Pero lo de los esclavos en el sur de Estados Unidos, a pesar de la letra del “spiritual”, no era que los dejaran ir a ninguna parte, y mucho menos de vuelta a África, donde podían volver a caer en manos de los traficantes de seres humanos. Lo de ellos era permanecer en América, pero libres e iguales a los demás.

Aunque harto sabido, no está de más recordar aquí que los pueblos han migrado desde siempre. El agotamiento de las tierras por el monocultivo, la extinción de animales que proveían de proteínas, las frecuentes guerras por disputas de poder o territorio, el sojuzgamiento, la esclavitud, eran todos motores de penosas marchas de pueblos enteros por tierras desconocidas y hostiles, en busca de su supervivencia.

Hoy, cuando un ciudadano ve cómo se esfuma el producto de años de esfuerzo y sacrificio para llevar una vida feliz y sin carencia alguna en su vejez, al elegir para gobernantes a quienes, además de crear falsas ilusiones para engañar ingenuos, no saben otra cosa que no sea arruinar a todo un país en beneficio propio. El despertarse cada día sin saber qué comerá, o a quién recurrir en caso de algún accidente o enfermedad repentina o, peor aún, pasar el día temiendo ser secuestrado por los esbirros del régimen sin haber cometido delito alguno, se torna obsesión que lo impulsa a buscar otro sitio donde llevar una vida por lo menos digna.

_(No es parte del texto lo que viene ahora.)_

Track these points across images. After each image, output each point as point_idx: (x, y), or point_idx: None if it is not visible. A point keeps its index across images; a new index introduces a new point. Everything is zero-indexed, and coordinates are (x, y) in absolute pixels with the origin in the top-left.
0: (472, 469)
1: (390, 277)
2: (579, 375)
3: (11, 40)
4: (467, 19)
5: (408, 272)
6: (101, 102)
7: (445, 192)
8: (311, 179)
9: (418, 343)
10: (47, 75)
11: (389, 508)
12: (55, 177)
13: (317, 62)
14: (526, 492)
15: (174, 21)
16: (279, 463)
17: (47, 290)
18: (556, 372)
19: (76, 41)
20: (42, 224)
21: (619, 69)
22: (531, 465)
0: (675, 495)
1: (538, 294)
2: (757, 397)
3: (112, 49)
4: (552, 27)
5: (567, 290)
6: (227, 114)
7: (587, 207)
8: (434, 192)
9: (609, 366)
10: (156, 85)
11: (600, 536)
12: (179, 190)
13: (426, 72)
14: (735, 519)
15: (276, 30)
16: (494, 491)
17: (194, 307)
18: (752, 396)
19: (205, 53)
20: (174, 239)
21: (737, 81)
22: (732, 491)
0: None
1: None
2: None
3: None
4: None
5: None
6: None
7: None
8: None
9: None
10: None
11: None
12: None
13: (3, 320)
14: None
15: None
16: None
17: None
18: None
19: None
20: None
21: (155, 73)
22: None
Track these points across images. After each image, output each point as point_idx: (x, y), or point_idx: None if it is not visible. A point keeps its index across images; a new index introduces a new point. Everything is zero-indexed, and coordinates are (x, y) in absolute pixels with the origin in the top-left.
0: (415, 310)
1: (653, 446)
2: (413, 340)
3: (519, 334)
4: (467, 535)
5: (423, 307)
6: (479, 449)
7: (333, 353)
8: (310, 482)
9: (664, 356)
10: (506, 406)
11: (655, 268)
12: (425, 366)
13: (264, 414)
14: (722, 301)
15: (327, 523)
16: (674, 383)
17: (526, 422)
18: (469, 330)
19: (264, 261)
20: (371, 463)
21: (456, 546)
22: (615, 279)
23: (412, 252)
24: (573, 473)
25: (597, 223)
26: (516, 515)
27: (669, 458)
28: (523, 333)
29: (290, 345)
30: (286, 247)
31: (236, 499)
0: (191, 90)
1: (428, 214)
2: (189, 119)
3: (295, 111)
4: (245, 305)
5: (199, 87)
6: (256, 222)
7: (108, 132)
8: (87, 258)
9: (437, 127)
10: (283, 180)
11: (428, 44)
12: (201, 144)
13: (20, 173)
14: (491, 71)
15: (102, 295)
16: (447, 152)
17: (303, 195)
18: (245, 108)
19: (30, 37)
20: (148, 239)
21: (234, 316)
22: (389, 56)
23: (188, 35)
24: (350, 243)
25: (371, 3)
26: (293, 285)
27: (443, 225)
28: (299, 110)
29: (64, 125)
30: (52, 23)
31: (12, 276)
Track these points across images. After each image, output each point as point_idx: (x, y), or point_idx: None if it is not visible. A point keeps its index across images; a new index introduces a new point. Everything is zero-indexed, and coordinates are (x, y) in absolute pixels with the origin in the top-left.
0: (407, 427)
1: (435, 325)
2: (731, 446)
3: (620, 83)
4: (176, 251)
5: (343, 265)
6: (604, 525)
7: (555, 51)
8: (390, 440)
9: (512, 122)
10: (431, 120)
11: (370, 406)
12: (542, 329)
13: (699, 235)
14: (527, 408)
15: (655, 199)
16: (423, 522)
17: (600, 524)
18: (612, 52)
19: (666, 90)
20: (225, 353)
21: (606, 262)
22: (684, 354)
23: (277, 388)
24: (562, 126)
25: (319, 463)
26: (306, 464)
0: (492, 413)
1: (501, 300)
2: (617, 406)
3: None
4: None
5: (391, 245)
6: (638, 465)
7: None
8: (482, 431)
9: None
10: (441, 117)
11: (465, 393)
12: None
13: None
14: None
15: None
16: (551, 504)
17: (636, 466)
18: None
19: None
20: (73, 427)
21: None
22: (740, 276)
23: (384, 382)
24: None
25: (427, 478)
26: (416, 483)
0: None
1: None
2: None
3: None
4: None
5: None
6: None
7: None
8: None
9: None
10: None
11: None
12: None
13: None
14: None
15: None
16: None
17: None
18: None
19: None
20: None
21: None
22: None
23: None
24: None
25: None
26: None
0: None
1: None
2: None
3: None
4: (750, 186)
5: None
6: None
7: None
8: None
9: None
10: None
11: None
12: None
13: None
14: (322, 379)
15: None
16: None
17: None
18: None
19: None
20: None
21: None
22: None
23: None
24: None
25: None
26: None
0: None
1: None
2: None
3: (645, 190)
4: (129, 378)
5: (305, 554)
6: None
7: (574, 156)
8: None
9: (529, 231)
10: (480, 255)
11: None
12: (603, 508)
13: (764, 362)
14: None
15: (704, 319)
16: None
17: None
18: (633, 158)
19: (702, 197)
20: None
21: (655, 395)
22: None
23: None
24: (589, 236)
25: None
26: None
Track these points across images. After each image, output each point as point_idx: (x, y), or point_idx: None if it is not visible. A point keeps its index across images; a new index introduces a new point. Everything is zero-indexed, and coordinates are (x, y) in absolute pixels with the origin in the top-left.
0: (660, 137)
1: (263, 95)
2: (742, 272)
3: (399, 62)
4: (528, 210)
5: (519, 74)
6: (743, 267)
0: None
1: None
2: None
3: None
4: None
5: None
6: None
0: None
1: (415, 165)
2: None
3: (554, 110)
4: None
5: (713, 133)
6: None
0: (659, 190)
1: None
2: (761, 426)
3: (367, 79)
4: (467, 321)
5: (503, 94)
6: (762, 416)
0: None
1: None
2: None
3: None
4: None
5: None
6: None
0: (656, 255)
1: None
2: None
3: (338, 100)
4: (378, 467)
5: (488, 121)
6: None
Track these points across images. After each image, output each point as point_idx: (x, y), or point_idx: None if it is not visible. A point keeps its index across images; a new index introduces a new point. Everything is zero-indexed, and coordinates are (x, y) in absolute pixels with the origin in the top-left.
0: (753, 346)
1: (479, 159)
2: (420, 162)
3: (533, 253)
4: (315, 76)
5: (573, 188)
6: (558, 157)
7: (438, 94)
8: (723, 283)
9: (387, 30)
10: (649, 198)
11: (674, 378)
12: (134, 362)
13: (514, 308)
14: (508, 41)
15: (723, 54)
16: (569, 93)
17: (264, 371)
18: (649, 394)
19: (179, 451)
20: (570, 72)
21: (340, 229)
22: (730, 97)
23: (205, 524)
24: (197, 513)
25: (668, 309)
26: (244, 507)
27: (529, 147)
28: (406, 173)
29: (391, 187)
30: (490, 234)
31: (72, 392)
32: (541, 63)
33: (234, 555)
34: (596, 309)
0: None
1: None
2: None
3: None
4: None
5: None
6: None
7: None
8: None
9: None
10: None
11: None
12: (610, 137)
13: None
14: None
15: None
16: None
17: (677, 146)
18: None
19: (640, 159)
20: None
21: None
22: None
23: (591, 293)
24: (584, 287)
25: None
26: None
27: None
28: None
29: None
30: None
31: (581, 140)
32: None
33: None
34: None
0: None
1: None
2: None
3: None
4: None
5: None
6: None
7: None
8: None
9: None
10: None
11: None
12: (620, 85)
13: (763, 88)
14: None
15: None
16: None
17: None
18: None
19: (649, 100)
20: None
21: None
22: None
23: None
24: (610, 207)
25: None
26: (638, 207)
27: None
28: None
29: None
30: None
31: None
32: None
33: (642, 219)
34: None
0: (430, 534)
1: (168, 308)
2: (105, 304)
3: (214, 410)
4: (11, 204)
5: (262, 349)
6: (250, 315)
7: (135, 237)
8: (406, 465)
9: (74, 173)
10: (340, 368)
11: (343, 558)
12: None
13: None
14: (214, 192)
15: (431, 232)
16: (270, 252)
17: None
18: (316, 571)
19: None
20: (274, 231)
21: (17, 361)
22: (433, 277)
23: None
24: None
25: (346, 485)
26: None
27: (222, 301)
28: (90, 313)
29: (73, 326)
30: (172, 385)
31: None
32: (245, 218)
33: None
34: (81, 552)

Ese ciudadano se topa con la realidad: todo se volvió nada. Se da cuenta de que construyó un edificio de papel que se desmorona con el simple soplo maligno del déspota embustero y saqueador.

Algunos, fanáticos creyentes de doctrinas obsoletas, se vuelven robots, sin ni siquiera inteligencia artificial, y acuden a las urnas electorales, programados ya para votar por el que les tira la caja con comida podrida como un favor, y apenas les deja respirar sin cobrarles algún impuesto por hacerlo. Otros, desconfiando en su limpidez, no acuden al llamado electoral; pero igualmente será manipulado.

Se necesita mucho optimismo para pensar en una salida digna del estado de indefensión y de la miseria generalizada, y se concluye en que la solución es buscar en otras partes esa condición de ser humano libre y saludable, activo y productivo, orgulloso de su gentilicio, y dispuesto a contribuir al progreso de la sociedad que lo acoge humanitariamente.

Son inhumanos quienes en esos otros países los rechazan, y los obligan a regresar. Es que el “let my people go” que cantaban Robeson y Armstrong no dejaba de ser un contrasentido: los esclavos africanos no querían volver a sus países. Querían quedarse.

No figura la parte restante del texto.